### Source text

[xiph-cvs] r6724 - trunk/theora/doc/spec

[giles at xiph.org]

Author: giles
Date: 2004-05-19 00:48:57 -0400 (Wed, 19 May 2004)
New Revision: 6724

Modified:
   trunk/theora/doc/spec/spec.tex
Log:
Minor wording improvements and a few editorial comments.

<p>Modified: trunk/theora/doc/spec/spec.tex
===================================================================
--- trunk/theora/doc/spec/spec.tex	2004-05-18 22:32:26 UTC (rev 6723)
+++ trunk/theora/doc/spec/spec.tex	2004-05-19 04:48:57 UTC (rev 6724)
@@ -221,6 +221,7 @@
  refuse to decode the stream if they are not.
 These are used as place holders for future bitstream features with which the
  current bitstream is forward-compatible.
+%RG: shouldn't this be 'MAY not increment...the version number'?
 Such features will not increment the bitstream version number, and can only be
  recognized by checking the value of these reserved bits.
 
@@ -273,7 +274,7 @@
 
 Theora I currently supports progressive video data of arbitrary dimensions at a
  constant frame rate in one of several $Y'C_bC_r$ color spaces.
-The precise definition the color spaces supported appears in
+The precise definition the supported color spaces appears in
  Section~\ref{sec:colorspaces}.
 Three different chroma subsampling formats are supported: 4:2:0, 4:2:2,
  and 4:4:4.
@@ -313,7 +314,8 @@
 %TODO: Talk more about implementation complexity.
 
 Theora provides none of its own framing, synchronization, or protection against
- transmission errors; it is solely a method of accepting input video frames and
+ transmission errors. 
+An encoder is solely a method of accepting input video frames and
  compressing these frames into raw, unformatted `packets'.

######
### Provided information

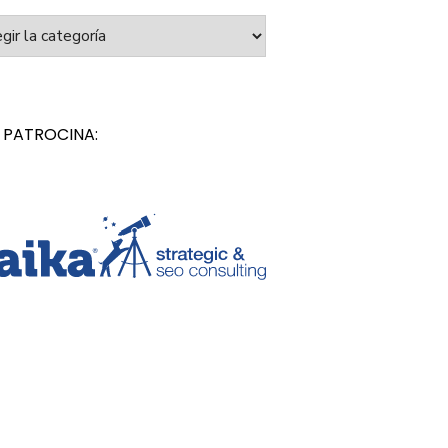
orías
 PATROCINA:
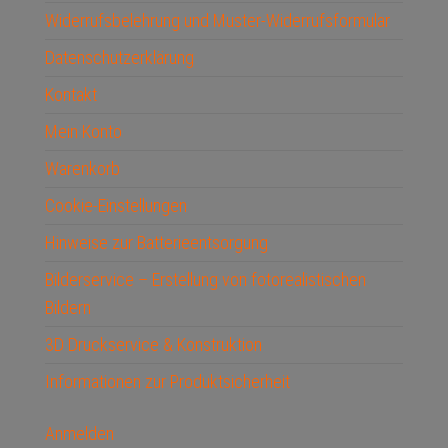
Widerrufsbelehrung und Muster-Widerrufsformular
Datenschutzerklärung
Kontakt
Mein Konto
Warenkorb
Cookie-Einstellungen
Hinweise zur Batterieentsorgung
Bilderservice – Erstellung von fotorealistischen
Bildern
3D Druckservice & Konstruktion
Informationen zur Produktsicherheit
Anmelden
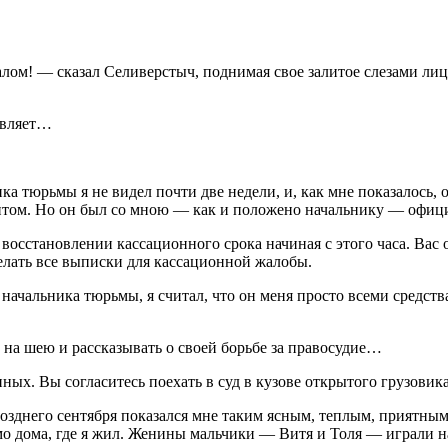
м! — сказал Селиверстыч, поднимая свое залитое слезами лицо
тавляет…
а тюрьмы я не видел почти две недели, и, как мне показалось, 
нтом. Но он был со мною — как и положено начальнику — офиц
восстановлении кассационного срока начиная с этого часа. Вас о
елать все выписки для кассационной жалобы.
начальника тюрьмы, я считал, что он меня просто всеми средства
 на шею и рассказывать о своей борьбе за правосудие…
ых. Вы согласитесь поехать в суд в кузове открытого грузовик
озднего сентября показался мне таким ясным, теплым, приятным
о дома, где я жил. Женины мальчики — Витя и Толя — играли н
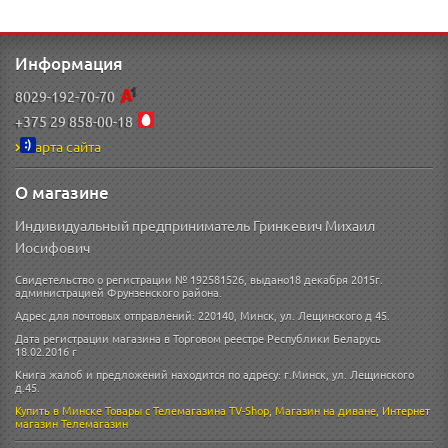
Информация
8029-192-70-70
+375 29 858-00-18
Карта сайта
О магазине
Индивидуальный предприниматель Гринкевич Михаил
Иосифович
Свидетельство о регистрации № 192581526, выдано18 декабря 2015г.
администрацией Фрунзенского района.
Адрес для почтовых отправлений: 220140, Минск, ул. Лещинского д 45.
Дата регистрации магазина в Торговом реестре Республики Беларусь
18.02.2016 г
Книга жалоб и предложений находится по адресу: г.Минск, ул. Лещинского
д.45.
Купить в Минске
Товары с Телемагазина TV-Shop
,
Магазин на диване
,
Интернет
магазин
Телемагазин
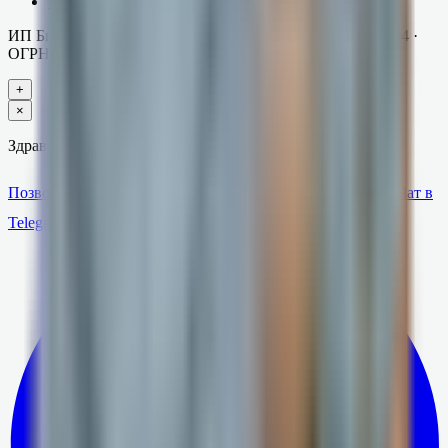
Блог
ИП Бикбулатов Шамиль Рустамович
· ИНН
026507133234
·
ОГРНИП
308026504900065
+
×
Здравствуйте! Подскажу по тарифам или помогу с 1С 👋
Позвонить
Написать на почту
Чат в
Заказать звонок
Telegram
Написать в MAX
Написать в WhatsApp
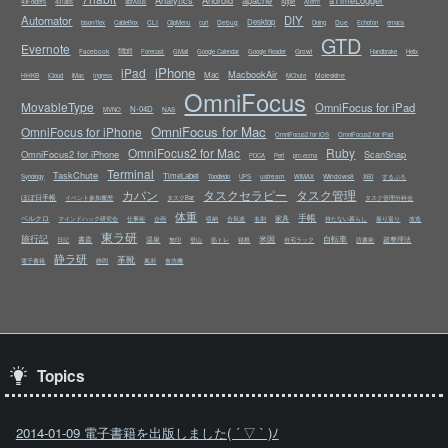
Analytics
Android
apache
aTimeLogger
43Folders
43Tabs
abrAsus
Apple
Aterm
Automator
DIY
Desktop
CLI
Debug
Due
bison/flex
CableBox
ClipMenu
curl
Doing
Echofon
emacs
GTD
Evernote
fitbit
Facebook
Growl
Forecast
GMail
Google Calendar
Google Reader
Handbrake
Helix
iPhone
iPad
MacbookAir
Mac
HHKB
Moleskine
iCloud
iMac
Ingress
MChute
OmniFocus
MovableType
OmniFocus for iPad
N-04D
NAS
MVNO
OmniFocus for Mac
OmniFocus for iPhone
OmniFocus2 for iOS
OmniFocus2 for iPad
OmniFocus2 for Mac
Ruby
OmniFocus2 for iPhone
ScanSnap
PDCA
Perl
prc-ecma
Terminal
TaskChute
TimeLabel
ustream
Windows8
Synology
Toodledo
UPS
WiMAX
X60
するぷろ
カバン
タスクセラピー
タスク管理
ほぼ日手帳
イベント参加履歴
タスクBar
タスク管理分科会
体重
手帳
ベルクロ
家具
マインドハック研究会
仕事術
企画
収納
合気道
名刺
持たない暮らし
振り返り
改造
東ラ研
旅行記
米国
自転車
書斎
温泉
超整理法
日記
無印
登山
筋トレ
箱根
自宅ラック
読書術
静ラ研
革靴
電子書籍
静岡
風邪
食洗機
Topics
2014-01-09 電子書籍を出版しました( ´ ▽ ` )ﾉ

######

■ **Tasks to carry out**:
[a] List the chroma subsampling formats that the commit notice says are supported.
[b] Reproduce the commit notice word for word between "Such features will" and "several $Y'C_bC_r$ color spaces.", inclusive.

■ **Results of the exercise**:
[a] 4:2:0, 4:2:2, 4:4:4

[b]
Such features will not increment the bitstream version number, and can only be
  recognized by checking the value of these reserved bits.
 
@@ -273,7 +274,7 @@
 
 Theora I currently supports progressive video data of arbitrary dimensions at a
  constant frame rate in one of several $Y'C_bC_r$ color spaces.